Detrás, observando cómo Johnson vigila el Falcon, está su diseñador, Chris Miser. Este excapitán de la Fuerza Aérea estadounidense trabajó en el desarrollo de drones militares hasta que en 2007 fundó su propia empresa en Aurora, Colorado. El Falcon tiene dos metros y medio de envergadura alar, pero solo pesa cuatro kilos. Propulsado por un motor eléctrico, lleva dos cámaras rotatorias, una normal y otra infrarroja, y un piloto automático guiado por GPS. Es tan sofisticado que su exportación fuera de Estados Unidos exige una autorización oficial. El Falcon, asegura Miser, es más o menos comparable al Raven, un drone militar de lanzamiento manual, solo que mucho más barato. Miser prevé vender dos drones y sus equipos auxiliares correspondientes al precio de un coche patrulla.
Una ley sancionada por el presidente Obama en febrero de 2012 ordena a la Administración Federal de Aviación (FAA) abrir sin reservas el espacio aéreo estadounidense a los drones antes del 30 de septiembre de 2015. Pero por ahora el condado de Mesa, con sus cielos libres de tráfico, es una de las contadas jurisdicciones con autorización de la FAA para operarlos. La oficina del sheriff cuenta con un helicóptero no tripulado de un metro de envergadura, el Draganflyer, con una autonomía de vuelo de hasta 20 minutos.
El Falcon puede volar una hora entera y es fácil de pilotar. «Introduces las coordenadas y el aparato va solo», dice Benjamin Miller, responsable del programa de aeronaves no tripuladas de la oficina del sheriff. Para dirigirlo, Johnson teclea en el portátil la altura y la velocidad deseadas y hace clic sobre los objetivos en un mapa digital; el piloto automático se encarga del resto. Para despegar, solo hay que lanzar la aeronave al aire con la mano. Un acelerómetro pone en marcha la hélice cuando la nave ya ha levantado el vuelo, para no rebanar la mano del lanzador.
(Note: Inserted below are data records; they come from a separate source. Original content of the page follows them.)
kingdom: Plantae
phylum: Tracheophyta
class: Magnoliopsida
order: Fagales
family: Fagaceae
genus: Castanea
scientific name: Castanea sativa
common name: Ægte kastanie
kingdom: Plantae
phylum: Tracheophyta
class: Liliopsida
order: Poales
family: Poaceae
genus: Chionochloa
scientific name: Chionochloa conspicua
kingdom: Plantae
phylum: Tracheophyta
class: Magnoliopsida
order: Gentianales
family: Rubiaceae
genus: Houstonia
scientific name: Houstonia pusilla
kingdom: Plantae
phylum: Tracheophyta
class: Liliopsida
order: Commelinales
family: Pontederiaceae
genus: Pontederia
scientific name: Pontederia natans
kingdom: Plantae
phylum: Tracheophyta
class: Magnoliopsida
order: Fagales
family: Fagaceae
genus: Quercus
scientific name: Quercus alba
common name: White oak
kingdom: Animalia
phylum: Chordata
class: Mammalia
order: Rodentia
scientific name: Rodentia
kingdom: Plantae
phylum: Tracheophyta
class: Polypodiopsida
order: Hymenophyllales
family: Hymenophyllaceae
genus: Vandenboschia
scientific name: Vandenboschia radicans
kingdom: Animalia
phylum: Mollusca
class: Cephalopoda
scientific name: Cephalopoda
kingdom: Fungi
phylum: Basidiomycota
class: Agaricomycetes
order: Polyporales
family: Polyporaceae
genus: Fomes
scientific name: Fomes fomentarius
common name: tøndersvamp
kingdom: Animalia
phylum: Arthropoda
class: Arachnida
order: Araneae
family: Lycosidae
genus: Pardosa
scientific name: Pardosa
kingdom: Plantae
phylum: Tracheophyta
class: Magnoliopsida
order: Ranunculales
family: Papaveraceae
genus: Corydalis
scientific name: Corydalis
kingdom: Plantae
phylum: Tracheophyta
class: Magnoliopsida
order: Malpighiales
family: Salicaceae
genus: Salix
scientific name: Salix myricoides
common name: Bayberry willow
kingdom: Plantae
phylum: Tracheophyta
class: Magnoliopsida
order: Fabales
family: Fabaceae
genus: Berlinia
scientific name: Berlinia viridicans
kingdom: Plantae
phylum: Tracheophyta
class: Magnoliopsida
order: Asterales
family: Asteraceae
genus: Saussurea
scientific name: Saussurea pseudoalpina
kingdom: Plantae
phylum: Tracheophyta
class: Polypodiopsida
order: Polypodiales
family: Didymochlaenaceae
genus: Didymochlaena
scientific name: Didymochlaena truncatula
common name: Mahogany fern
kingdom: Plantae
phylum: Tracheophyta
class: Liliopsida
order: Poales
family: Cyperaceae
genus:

«Venga, dile que aterrice», dice Miser a Johnson. Cuando el ayudante del sheriff hace clic en el portátil, el Falcon inicia un brusco descenso, despliega un paracaídas de color naranja butano y toma tierra muy despacio, a escasos metros del punto marcado por Johnson con el ratón. «Esto el Raven no lo hace», dice Miser con orgullo.
Resultado del 11-S
Hace doce años el entusiasmo por los drones se restringía a dos colectivos. Uno, el de los aficionados al aeromodelismo. El otro, el de los militares, que llevaban a cabo misiones de vigilancia con aeronaves no tripuladas como el General Atomics Predator.
Entonces llegó el 11 de septiembre, seguido de la invasión de Afganistán e Iraq, y rápidamente los drones se convirtieron en un instrumento fundamental de las Fuerzas Armadas de Estados Unidos. El Pentágono armó con misiles el Predator y otro avión no tripulado de mayor tamaño, el Reaper, para que sus pilotos (desde oficinas sitas en lugares como Nevada o Nueva York) pudiesen no solo espiar sino también destruir objetivos situados a miles de kilómetros de distancia. Las empresas aeronáuticas se lanzaron a fabricar drones más pequeños con chips informáticos cada vez más inteligentes y sensores cada vez más eficaces (primero cámaras, y posteriormente instrumentación para medir las partículas aerotransportadas: sustancias químicas, patógenos, materiales radiactivos).
De los menos de 200 drones militares que utilizaba en 2002, Estados Unidos usa hoy más de 11.000 en gran variedad de misiones, con un ahorro económico y de vidas humanas. En una generación podrían sustituir la mayoría de los aviones militares tripulados, dice John Pike, experto en defensa del think tank GlobalSecurity.org.
Hay por lo menos otros 50 países con drones en su haber, algunos de los cuales (China, Israel e Irán en primer lugar, pero también España) tienen sus propios fabricantes. Tanto empresas aeronáuticas como investigadores de universidades y de organismos públicos participan en el desarrollo de aeronaves de nueva generación, aparatos con tamaños que van desde polillas y colibríes robóticos hasta el Phantom Eye de Boeing, un mastodonte de 45 metros de envergadura que, alimentado con hidrógeno, es capaz de volar a 20.000 metros de altura durante un máximo de cuatro días.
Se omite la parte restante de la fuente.